A new exhibit at the Albany Institute of History and Art commemorates the centennial of women’s suffrage in the U.S. by highlighting notable women throughout Capital Region history.
Note: In response to the coronavirus pandemic, the Albany Insitute of History and Art is closed to the public until July 25. As a result, the exhibition has been given an extended stay through August 23.
At first glance, the new additions tucked away in the museum’s east gallery can seem quite ordinary: a knitting bag, a typewriter, a floral dress hanging on the wall… But the items at Tell Her Story: New Acquisitions say much more once you get to know them. In selecting the exhibit’s 26 stories, Curator Diane Shewchuk sought to depict a wide range of experiences.
“As I went through, I also wanted to be conscious of the fact to represent everything from the 1700s to the present day…I also was very conscious to represent the elite women of Albany, and also the people that worked in the collar factories in the area," she notes.
The aforementioned knitting bag by the exhibit’s entrance belonged to a woman Albany residents may still remember. Betty Corning, the wife of longtime Mayor Erastus Corning II, was Albany’s “First Lady” from 1942 to 1983. Shewchuk says Erastus left to serve in World War II in 1944 – and alongside the knitting bag, letters from Erastus to his “Dear Betsy Lam” give a glimpse into how Betty held down the fort.
"Even though they're written by a man, it tells me so much about what her homefront life was like, because he's responding to whatever she said to him or what she sent to him in a letter," Shewchuk explains. “He says ‘Thank you for sending the Nabiscos, thank you for sending the Listerine – here’s some legal advice, here’s some financial advice.’ So she’s maintaining the household and two children while he’s abroad.”
A yellow dress at the other end of the exhibit was actually worn by Albany author Athena Lord at one of the Institute’s champagne balls in 1964. The dress shines next to Lord’s Smith Corona typewriter and copies of her Albany-centered childrens’ series, Z.A.P. and Zoe, but Shewchuk is just as interested in learning more about the dressmaker. She says African-American seamstress Anabel Heath Puels made a number of special occasion dresses.
“And Anabel taught knitting, embroidery, and sewing lessons at the Booker T. Washington Center in Arbor Hill. She was, in the 1940s, teaching young African-American women how to sew – and in the 1900 census, her aunt, her mother, and her grandmother were all listed as dressmakers," says Shewchuk. "So she followed that sort of line of dressmaking skills in her family and learned how to sew.”
One of the more famous stories at the exhibit is that of Clara Harris Rathbone, born in Albany in 1834. The daughter of Albany judge and U.S. Senator Ira Harris, Clara mingled with Washington’s elite in the 1860s – including First Lady Mary Todd Lincoln. Clara and her stepbrother, Henry Rathbone, were actually in President Lincoln’s box at Ford’s Theatre when John Wilkes Booth shot and killed him in 1865. Shewchuk says Clara witnessed everything, and suspects her photographs, scrapbooks, and travel diaries contain some of the final artifacts of the Lincoln administration.

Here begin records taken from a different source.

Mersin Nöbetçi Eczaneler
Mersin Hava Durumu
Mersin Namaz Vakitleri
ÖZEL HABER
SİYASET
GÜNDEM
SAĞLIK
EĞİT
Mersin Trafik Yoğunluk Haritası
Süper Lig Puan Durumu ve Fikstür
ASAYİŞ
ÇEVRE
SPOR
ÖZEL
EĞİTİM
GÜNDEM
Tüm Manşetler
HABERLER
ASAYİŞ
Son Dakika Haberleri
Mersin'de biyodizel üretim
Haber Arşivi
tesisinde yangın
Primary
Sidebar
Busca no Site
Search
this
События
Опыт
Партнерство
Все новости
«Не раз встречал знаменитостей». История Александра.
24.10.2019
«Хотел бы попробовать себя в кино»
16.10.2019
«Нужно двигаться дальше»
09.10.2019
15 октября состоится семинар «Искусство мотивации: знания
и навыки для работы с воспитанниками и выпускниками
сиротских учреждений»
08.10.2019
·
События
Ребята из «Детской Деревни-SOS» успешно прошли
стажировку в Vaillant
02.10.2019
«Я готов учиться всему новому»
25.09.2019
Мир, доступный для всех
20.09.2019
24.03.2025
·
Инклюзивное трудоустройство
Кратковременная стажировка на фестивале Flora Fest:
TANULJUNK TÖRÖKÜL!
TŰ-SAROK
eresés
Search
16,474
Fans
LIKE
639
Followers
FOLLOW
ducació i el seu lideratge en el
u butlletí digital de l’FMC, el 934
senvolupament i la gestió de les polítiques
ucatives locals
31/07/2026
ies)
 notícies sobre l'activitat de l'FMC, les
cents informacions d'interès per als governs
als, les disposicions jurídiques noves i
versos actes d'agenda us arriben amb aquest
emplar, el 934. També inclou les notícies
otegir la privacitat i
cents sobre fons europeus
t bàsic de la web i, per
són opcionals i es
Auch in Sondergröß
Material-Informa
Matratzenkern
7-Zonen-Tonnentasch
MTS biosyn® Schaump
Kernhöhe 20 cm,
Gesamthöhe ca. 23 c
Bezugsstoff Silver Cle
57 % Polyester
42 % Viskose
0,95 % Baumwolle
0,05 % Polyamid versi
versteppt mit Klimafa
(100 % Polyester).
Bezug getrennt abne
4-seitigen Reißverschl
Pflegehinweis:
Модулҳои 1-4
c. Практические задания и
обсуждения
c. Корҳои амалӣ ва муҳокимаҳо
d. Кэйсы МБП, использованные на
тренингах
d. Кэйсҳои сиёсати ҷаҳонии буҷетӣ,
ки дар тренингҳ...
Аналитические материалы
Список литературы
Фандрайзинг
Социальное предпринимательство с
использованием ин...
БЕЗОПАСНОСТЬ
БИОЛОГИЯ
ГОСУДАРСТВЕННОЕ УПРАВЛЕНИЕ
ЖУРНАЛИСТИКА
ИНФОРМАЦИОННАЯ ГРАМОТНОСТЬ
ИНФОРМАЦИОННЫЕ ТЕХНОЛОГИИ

“So this is a note from a doctor, at 6 a.m., ‘Lincoln is very low.’ And Lincoln dies at 7:22 [a.m.]," she explains. "So there are two cards from Lincoln’s doctors with little notes on them that she kept in a scrapbook.”

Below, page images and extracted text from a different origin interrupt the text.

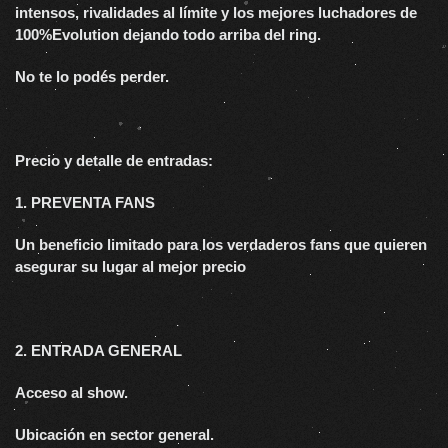
intensos, rivalidades al límite y los mejores luchadores de
100%Evolution dejando todo arriba del ring.
No te lo podés perder.
Precio y detalle de entradas:
1. PREVENTA FANS
Un beneficio limitado para los verdaderos fans que quieren
asegurar su lugar al mejor precio
2. ENTRADA GENERAL
Acceso al show.
Ubicación en sector general.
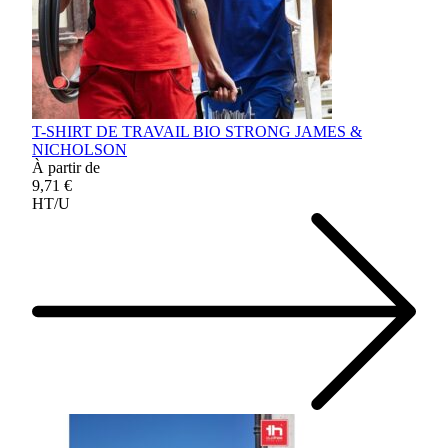
T-SHIRT DE TRAVAIL BIO STRONG JAMES &
NICHOLSON
À partir de
9,71 €
HT/U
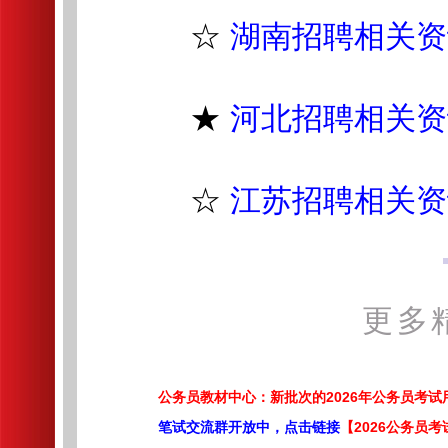
☆
湖南招聘相关资
★
河北招聘相关资
☆
江苏招聘相关资
更多
公务员教材中心：新批次的2026年公务员考
笔试交流群开放中，点击链接
【2026公务员考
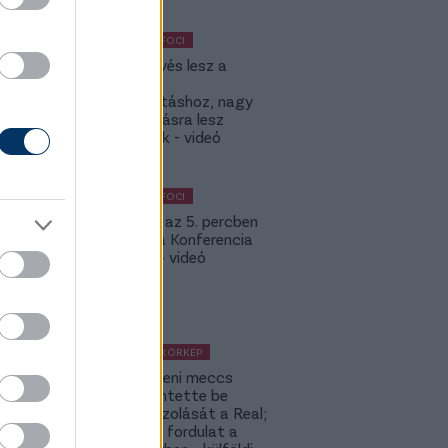
KÜLFÖLDI FOCI
KL: Ez kevés lesz a
Lokitól a
továbbjutáshoz, nagy
feltámadásra lesz
szükségük - videó
KÜLFÖLDI FOCI
Bolla már az 5. percben
betalált a Konferencia
Ligában – videó
KÜLFÖLDI KÖRKÉP
A Fradi elleni meccs
előtt jelentette be
rekordigazolását a Real;
hatalmas fordulat a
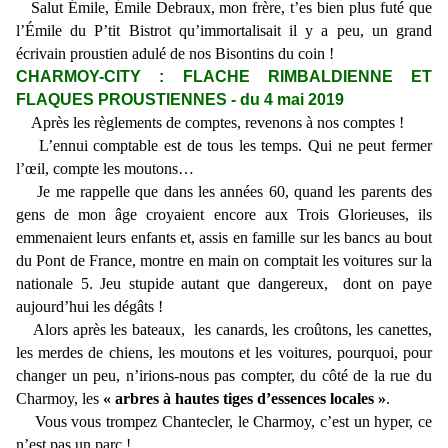
Salut Émile, Émile Debraux, mon frère, t’es bien plus futé que
l’Émile du P’tit Bistrot qu’immortalisait il y a peu, un grand
écrivain proustien adulé de nos Bisontins du coin !
CHARMOY-CITY : FLACHE RIMBALDIENNE ET
FLAQUES PROUSTIENNES - du 4 mai 2019
Après les règlements de comptes, revenons à nos comptes !
L’ennui comptable est de tous les temps. Qui ne peut fermer
l’œil, compte les moutons…
Je me rappelle que dans les années 60, quand les parents des
gens de mon âge croyaient encore aux Trois Glorieuses, ils
emmenaient leurs enfants et, assis en famille sur les bancs au bout
du Pont de France, montre en main on comptait les voitures sur la
nationale 5. Jeu stupide autant que dangereux, dont on paye
aujourd’hui les dégâts !
Alors après les bateaux, les canards, les croûtons, les canettes,
les merdes de chiens, les moutons et les voitures, pourquoi, pour
changer un peu, n’irions-nous pas compter, du côté de la rue du
Charmoy, les
« arbres à hautes tiges d’essences locales »
.
Vous vous trompez Chantecler, le Charmoy, c’est un hyper, ce
n’est pas un parc !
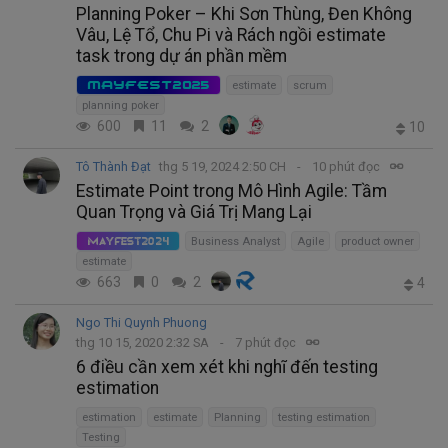
Planning Poker – Khi Sơn Thùng, Đen Không
Vâu, Lệ Tổ, Chu Pi và Rách ngồi estimate
task trong dự án phần mềm
MAYFEST2025
estimate
scrum
planning poker
600
11
2
10
Tô Thành Đạt
thg 5 19, 2024 2:50 CH
10 phút đọc
Estimate Point trong Mô Hình Agile: Tầm
Quan Trọng và Giá Trị Mang Lại
Business Analyst
Agile
product owner
MayFest2024
estimate
663
0
2
4
Ngo Thi Quynh Phuong
thg 10 15, 2020 2:32 SA
7 phút đọc
6 điều cần xem xét khi nghĩ đến testing
estimation
estimation
estimate
Planning
testing estimation
Testing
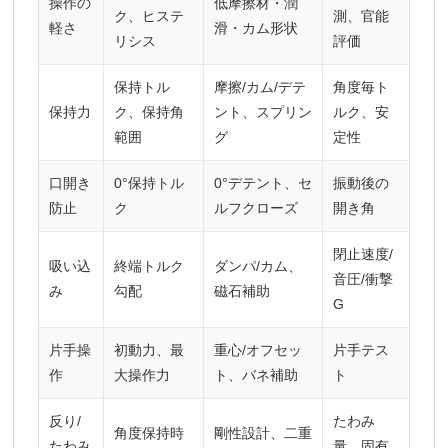
操作の
低摩擦材・潤
ク、ヒステ
測、官能
軽さ
滑・カム形状
リシス
評価
保持トル
摩擦/カム/デテ
角度毎ト
保持力
ク、保持角
ント、スプリン
ルク、安
範囲
グ
定性
口開き
0°保持トル
0°デテント、セ
振動後の
防止
ク
ルフクローズ
開き角
閉止速度/
吸い込
終端トルク
ダンパ/カム、
音圧/衝撃
み
勾配
磁石補助
G
片手操
初動力、最
重心/オフセッ
片手テス
作
大操作力
ト、バネ補助
ト
反り/
たわみ
角度保持時
剛性設計、二重
たわみ
量、固有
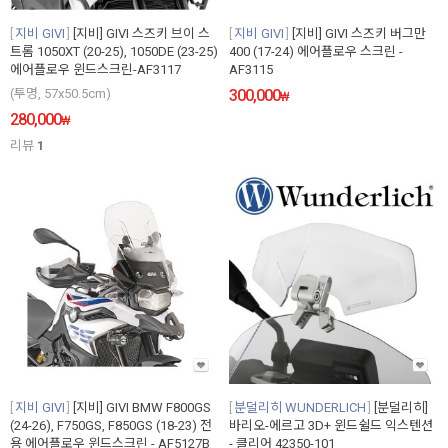
지비 GIVI
[지비] GIVI 스즈키 브이 스
지비 GIVI
[지비] GIVI 스즈키 버그만
트롬 1050XT (20-25), 1050DE (23-25)
400 (17-24) 에어플로우 스크린 -
에어플로우 윈드스크린-AF3117
AF3115
(투명, 57x50.5cm)
300,000
₩
280,000
₩
리뷰
1
지비 GIVI
[지비] GIVI BMW F800GS
분덜리히 WUNDERLICH
[분덜리히]
(24-26), F750GS, F850GS (18-23) 전
바리오-에르고 3D+ 윈드쉴드 익스텐션
용 에어플로우 윈드스크린 - AF5127B
- 클리어 42350-101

Clara’s story is tragic itself. After marrying Rathbone in 1867, the couple had three children – but shortly after moving to Germany in 1882, Rathbone fatally shot Clara before attempting suicide himself. Shewchuk says no one knows why Rathbone killed his wife – some speculate his mental state deteriorated after Lincoln’s assassination, having witnessed and failed to stop the deed himself – but Clara’s diary spills no secrets.
“It’s a diary of just like, ‘Oh we went Christmas shopping together today, I bought amber beads for so-and-so, we went to the zoological gardens, I saw a play…Nothing is unique in that year of reading that diary, and then it just stops," Shewchuk explains. "So something happened after December 19 [of 1883] until she died.”

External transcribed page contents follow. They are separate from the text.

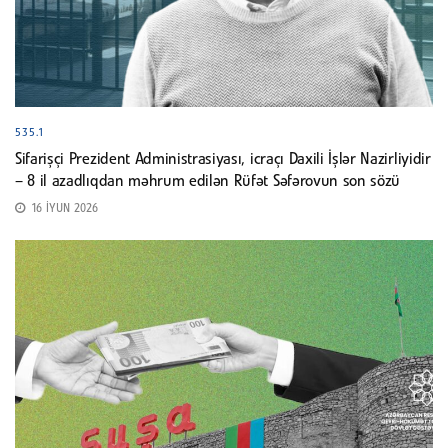
535.1
Sifarişçi Prezident Administrasiyası, icraçı Daxili İşlər Nazirliyidir
– 8 il azadlıqdan məhrum edilən Rüfət Səfərovun son sözü
16 İYUN 2026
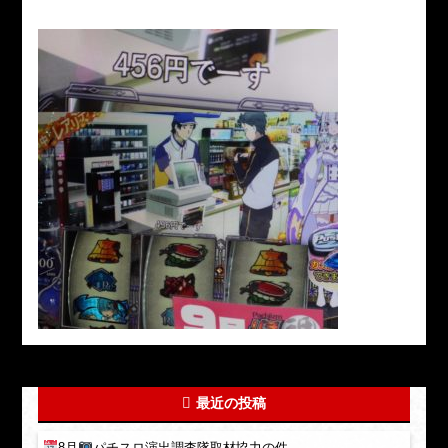
最近の投稿
8月
パチスロ演出調査隊取材協力の件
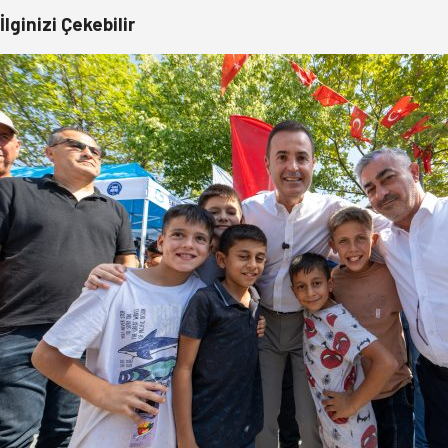
İlginizi Çekebilir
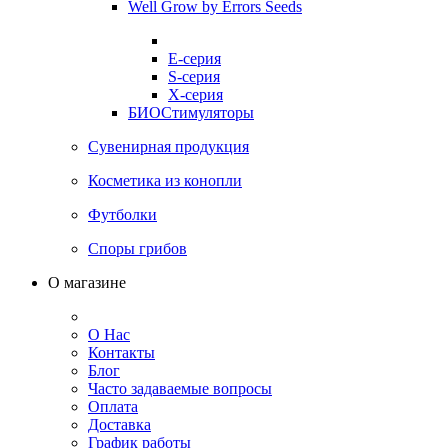
Well Grow by Errors Seeds
E-серия
S-серия
X-серия
БИОСтимуляторы
Сувенирная продукция
Косметика из конопли
Футболки
Споры грибов
О магазине
О Нас
Контакты
Блог
Часто задаваемые вопросы
Оплата
Доставка
График работы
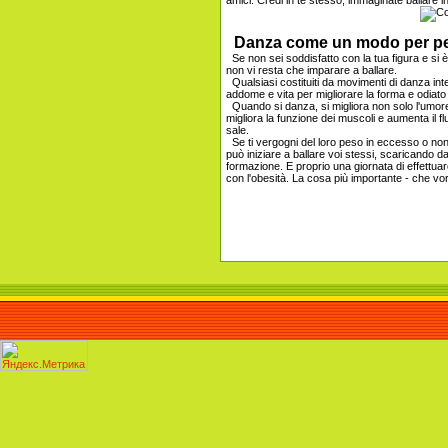
amici. Credi in te stesso, immaginate ballare in
Danza come un modo per pe
Se non sei soddisfatto con la tua figura e si è i
non vi resta che imparare a ballare.
Qualsiasi costituiti da movimenti di danza int
addome e vita per migliorare la forma e odiat
Quando si danza, si migliora non solo l'umore,
migliora la funzione dei muscoli e aumenta il fl
sale.
Se ti vergogni del loro peso in eccesso o non 
può iniziare a ballare voi stessi, scaricando dall
formazione. E proprio una giornata di effettua
con l'obesità. La cosa più importante - che v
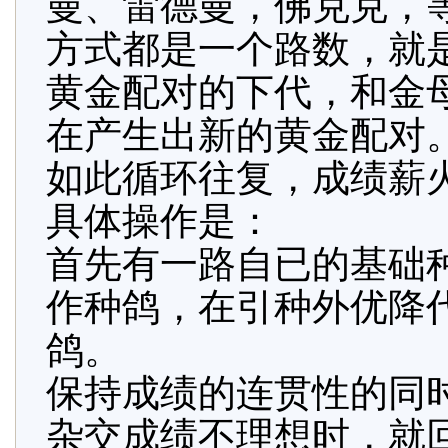
曼、雷德曼，佛克克，
方式都是一个路数，就
黄金配对的下代，和金
在产生出新的黄金配对
如此循环往复，成绩薪
具体操作是：
首先有一路自已的基础
作种鸽，在引种外优降
鸽。
保持成绩的连贯性的同
杂交成绩不理想时，就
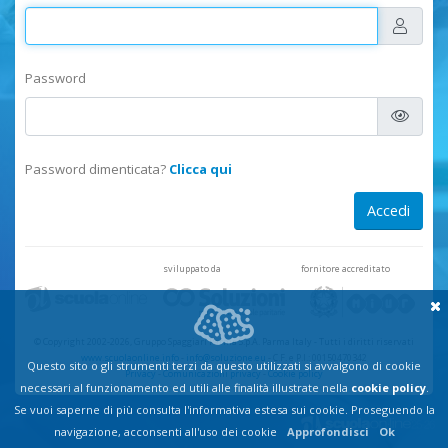
Password
Password dimenticata?
Clicca qui
sviluppato da
fornitore accreditato
© Copyright 2002-2026, Gruppo Spaggiari Parma S.p.A. Parma Italy
-
Tutti i diritti riservati
www.scuolaonline.info
-
info@soluzione.eu
- C.F. e P.I.: 00150470342
Questo sito o gli strumenti terzi da questo utilizzati si avvalgono di cookie
Privacy
-
Comunicazioni privacy
-
Cookie policy
necessari al funzionamento ed utili alle finalità illustrate nella
cookie policy
.
Se vuoi saperne di più consulta l'informativa estesa sui cookie. Proseguendo la
navigazione, acconsenti all'uso dei cookie
Approfondisci
Ok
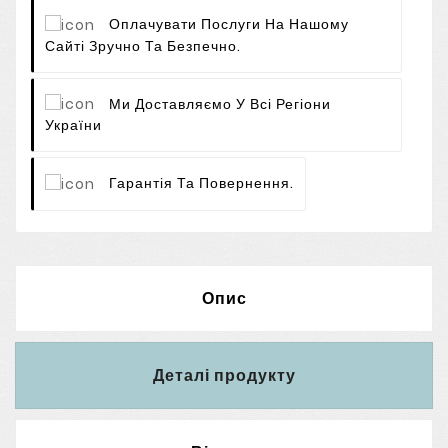
Оплачувати Послуги На Нашому
Сайті Зручно Та Безпечно.
Ми Доставляємо У Всі Регіони
України
Гарантія Та Повернення.
Опис
Деталі продукту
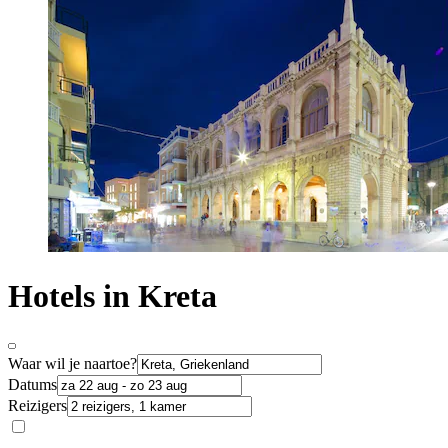
Hotels in Kreta
Waar wil je naartoe?
Datums
Reizigers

Other items in the exhibit include dresses by Schenectady design company Ursula of Switzerland, artwork by Susan Hoffer, and baby products from Extreme Molding at the Watervliet Arsenal.
“And what was made here, during the War of 1812 – they were making munitions and cannons, and as late as recently, military weapons. One of the things made there now are baby pacifiers, and things for infants," Shewchuk notes. "And I love that contradiction, that sort of contrast. You go by the Watervliet Arsenal, and one of the factories there is making this.”
All in all, Shewchuk is eager to use these new items to look even further into the exhibit’s stories. She says the artifacts not only shed light on the women they belonged to, but the region’s history as a whole.
“People should document, because every woman’s life is important. Not just the Betty Cornings of the world, or the Athena Lords, but everybody’s life is important," says Shewchuk. "And you can always find an angle to put it in an exhibition.”